0

with Spring Boot 3 release there is lots of advertisement about GraalVM and native-images, so I decided experiment little bit..

With Spring Boot Initializer I quickly created a really simple gradle project (one single rest service that is doing nothing special). With the help of the gradle 'native-image' and JiB plugin, I could quickly get a running state with Spring Boot Application as a normal Java Applicaton and native-image Application (and seen the drastic startup time changes).

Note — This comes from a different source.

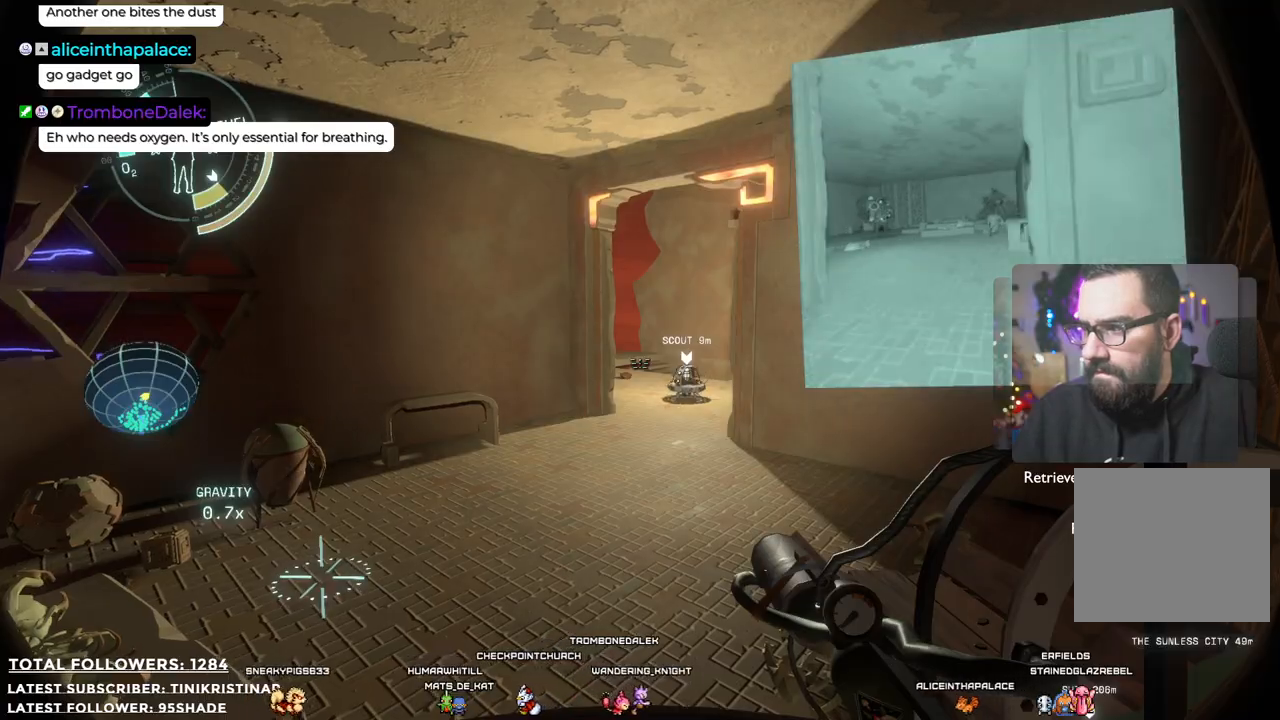
{"buttons": [], "left_stick": "up", "right_stick": "center", "events": []}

While JiB created a Docker Image for me, I tried to deploy the SB3 application to my minikube, there I got the first surprise, while I was working with MacOS M1, the image that I created (based on alpine) was complaining the wrong 'exec format' after little bit reading, I learned while my local GraalVM is MacOS based aarch64 it would not run in alpine and I have to create cross platform image and I have to create Docker images based on destination platform GraalVM (in this case linux/alpine) which I did, I bypassed the original problem and Spring Boot 3 application starts but encounters following problem in the stacktrace.

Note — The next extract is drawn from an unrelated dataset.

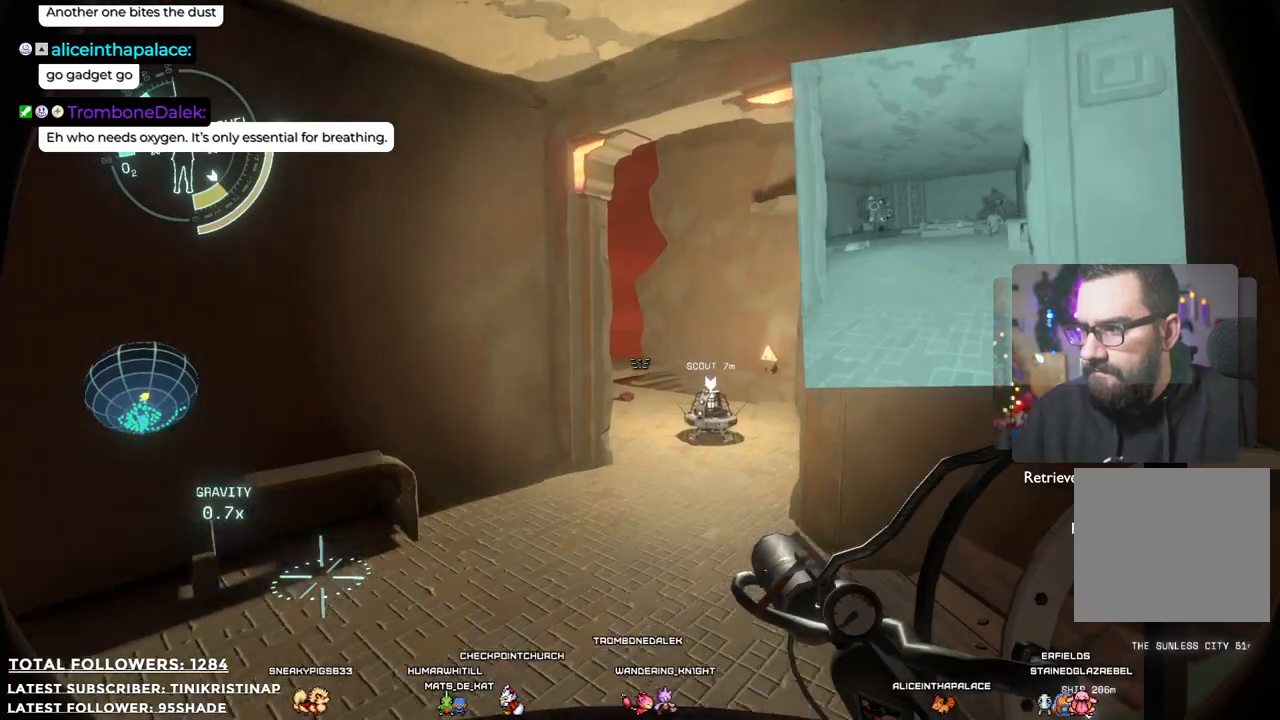
{"buttons": [], "left_stick": "up-left", "right_stick": "right", "events": [[333, "right_stick", "right"], [383, "left_stick", "up-left"]]}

16:43:45.808 [main] ERROR org.springframework.boot.SpringApplication - Application 
run failed
org.springframework.beans.factory.BeanCreationException: Error creating bean with 
name 'resourceHandlerMapping': Instantiation of supplied bean failed
at org.springframework.beans.factory.support.AbstractAutowireCapableBeanFactory.obtainInstan ceFromSupplier(AbstractAutowireCapableBeanFactory.java:1236)
at org.springframework.beans.factory.support.AbstractAutowireCapableBeanFactory.obtainFromSupplier(AbstractAutowireCapableBeanFactory.java:1210)
at org.springframework.beans.factory.support.AbstractAutowireCapableBeanFactory.createBeanInstance(AbstractAutowireCapableBeanFactory.java:1157)


Caused by: java.lang.IllegalStateException: No ServletContext set
at org.springframework.util.Assert.state(Assert.java:76)
at org.springframework.web.servlet.config.annotation.WebMvcConfigurationSupport.resourceHandlerMapping(WebMvcConfigurationSupport.java:581)
at org.springframework.web.servlet.config.annotation.WebMvcConfigurationSupport__BeanDefinitions.lambda$getResourceHandlerMappingInstanceSupplier$7(WebMvcConfigurationSupport__BeanDefinitions.java:166)
at org.springframework.util.function.ThrowingBiFunction.apply(ThrowingBiFunction.java:68)
at org.springframework.util.function.ThrowingBiFunction.apply(ThrowingBiFunction.java:54)

Now I tried to look as much as possible what 'native-image' plugin does (while native-image and Spring Boot 3 application runs on my Mac Book), I can't figure out what is the Delta. I think it has to do with 'reflection-config'. 'native-image' plugin created a 'reflect-config.json' and it contains the following lines.

   {
    "name": "resourceHandlerMapping",
    "parameterTypes": [
      "org.springframework.web.accept.ContentNegotiationManager",
      "org.springframework.format.support.FormattingConversionService",
      "org.springframework.web.servlet.resource.ResourceUrlProvider"
    ]
  }

I think should be relevant for the problem, but this file is in the classpath and it is not changing the outcome(I can also see that 'WebMvcConfigurationSupport__BeanDefinitions.java' is also generated and is in the classpath).

One thing I have to say, while the shear number of dependencies Spring Boot needs, I didn't place the whole dependencies in the classpath but I created a fat jar (shadowJar plugin), which includes all my code and dependencies, may be this causing the problem.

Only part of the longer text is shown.